Hot Topic: Effects of Climate Variability on Fisheries
Part C: Long-Term Variability: Alaska Pollock and Red Hake
As you've seen to this point, short-term climate variations often occur in cycles. In most cases, when climatic conditions returned to "normal", fishing conditions and landing totals also rebounded. But what consequences might accompany a steady one-directional trend in climate change? Specifically, how might global warming affect fisheries?
1. Read the World Wildlife Fund fact sheet Climate Change: Ocean and Fisheries (Acrobat (PDF) 2.4MB Aug10 20) to learn about the potential long-term effects of global warming on the world's fisheries.
Answer the following questions to check your understanding of the information contained in the World Wildlife Fund report.
According to the fact sheet, what are some of the major issues facing the ocean due to climate change?
Why are fish more sensitive to temperature changes than many other animals?
How might increased ocean temperatures impact aquaculture?
A recent study explored the potential implications of long-term climate change on global fish populations. They determined that some fish species responded positively to warming, but more species responded significantly negatively to warming. They also found that ocean warming has already reduced catch potential by 4% since 1930 – that's 1.4 million metric tons of fish over 80 years. One of the study authors wrote the following paper about the findings: Ocean warming has fisheries on the move, helping some but hurting more. Your teacher may ask you to read this paper.
Next, you're going to look at two of the fish species caught in the US already affected by warming to see how their ranges have shifted or are shifting and what the future might look like for them and the fisheries supported by their species.
Alaska Pollock in the Bering Sea
Walleye or Alaska Pollock is a type of whitefish related to cod.
2. Watch this brief video to learn more about the Alaskan pollock.
The Alaska pollock's largest concentration is managed in the eastern Bering Sea with catch shares and is considered one of the best-managed fisheries in the world. Juvenile pollock eat zooplankton and small fish. Older pollock feed on other fish, including juvenile pollock. Many other species—including Steller sea lions and other marine mammals, fish, and seabirds—feed on pollock and rely on them for survival.
3. Visit the Marine Species Distribution page at the EPA and scroll below the figure of the graph that appears and click the option for Figure 3, Average Location of Fish in the Bering Sea, 1982-2015. When it loads, click the Alaska Pollock checkbox to see its map and drag the date slider to see the change in pollock distribution from 1982 to 2014.

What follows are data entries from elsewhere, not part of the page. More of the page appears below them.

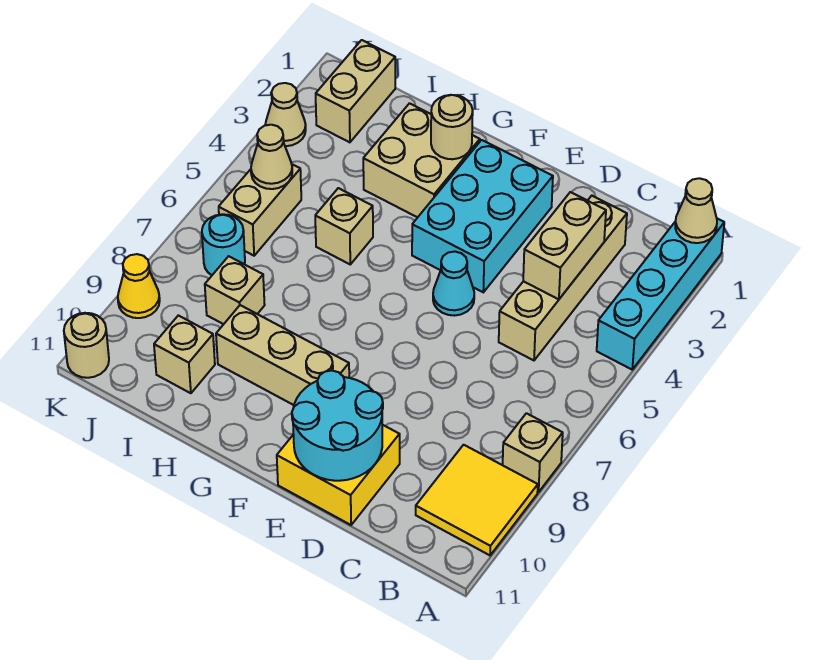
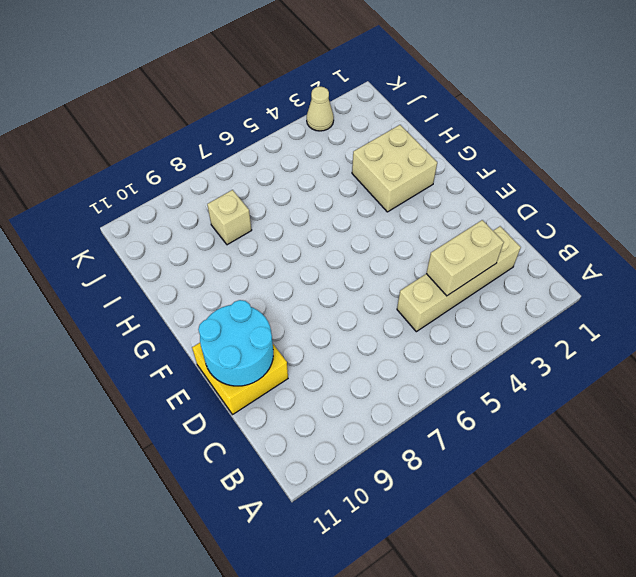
none -> cyan brick A1:A4 level 1
none -> tan brick A8 level 1
none -> yellow tile A9:B10 level 1

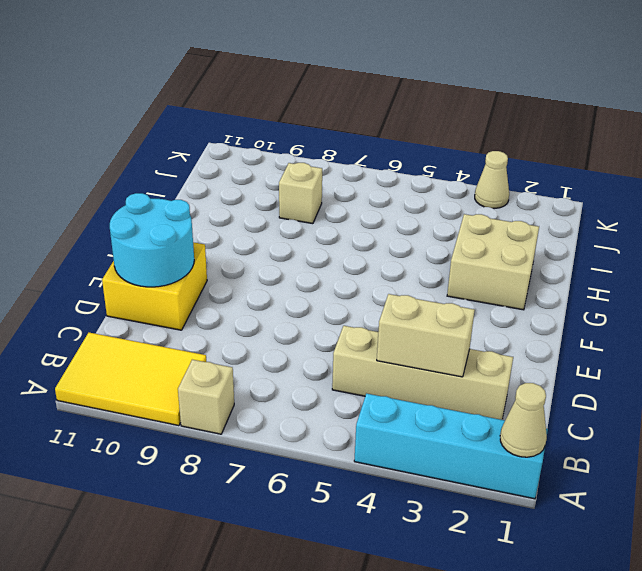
yellow tile A9:B11 level 1 -> yellow tile A9:B10 level 1
none -> cyan brick E2:F4 level 1
none -> cyan cone E5 level 1
none -> tan brick F9:H9 level 1

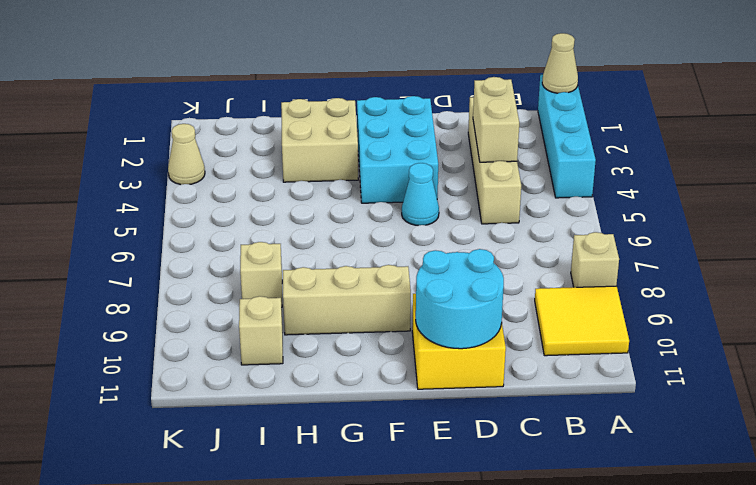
none -> tan brick H5 level 1
none -> tan brick J1:J2 level 1
none -> tan brick J5:J6 level 1

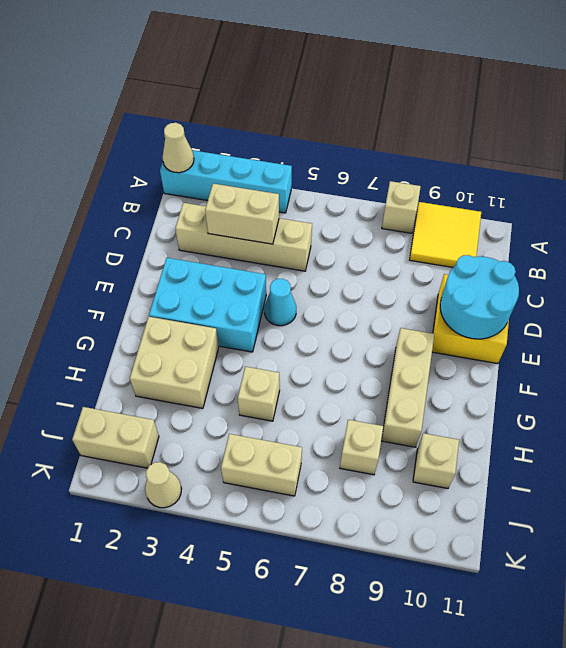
none -> cyan round brick J7 level 1
none -> yellow cone K9 level 1
none -> tan round brick K11 level 1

Studies on pollock in Alaska have recently shown that along with the northern migration of the species, warmer temperatures are now leading to an earlier and longer spawning period. Studies have also found that in years with temperature stress, juvenile pollock can take refuge, unlike adults, near the frigid waters out of the Arctic and will switch their consumption habits from their usual copepods to plankton, although they contain inadequate nutrition to prepare the juveniles for winter, or even krill.
4. Examine the graphical image that shows the estimated change in the pollock's range out to 2100. The gray areas indicate regions of the projection grid that aren't suitable for thermal habitat. Habitat quality is higher in areas of greater blue intensity. Consider what that means for the Alaskan Pollock as the ocean warms into the future.
Red Hake From Mid-Atlantic to Gulf of Maine
5. Watch this brief news video about ocean warming in the Gulf of Maine.
Red Hake is a type of small whitefish related to cod and caught year-round from Maine to North Carolina. Red hake feed primarily on crustaceans such as decapods and rock crabs as well as fish such as haddock, silver hake, sea robins, sand lance, mackerel, and small red hake. Primary predators of red hake include spiny dogfish, cod, goosefish, and silver hake.
The northern stock of red hake is considered neither overfished nor subject to it. In 2017, however, the southern stock of red hake was determined to be overfished and managers invoked a 38% catch limit reduction to promote population growth.
6. Play this video clips to view the moving species distribution from 1968 to 2014. On the left is the spring distribution for the years listed, and on the right is the fall distribution.
7. Visit this Reuter's interactive graphic Ocean Shock and scroll through to read and view how the ocean has warmed in the last fifty years and what that has done to the movement of marine species. When you reach the final page of the graphic, in the upper left, you can select Red Hake to see its movement both North to South and Shallower to Deeper.
How far has the average position of red hake moved in the 50 years from 1967 to 2017?
Stop and Think
4: Discuss the challenges facing the south Georges Bank/Mid-Atlantic fisheries where red hake is considered overfished while it is also moving north due to warming ocean temperatures.
5: Discuss issues with migration of the species due to climate change. Consider both the ecological problems and the problems for fisheries. You may want to use the IPCC image at the top of the page to refer to.
6: Consider the various ways that climate change will alter and is altering the ocean. How might fish and fisheries be affected beyond the warming of the water?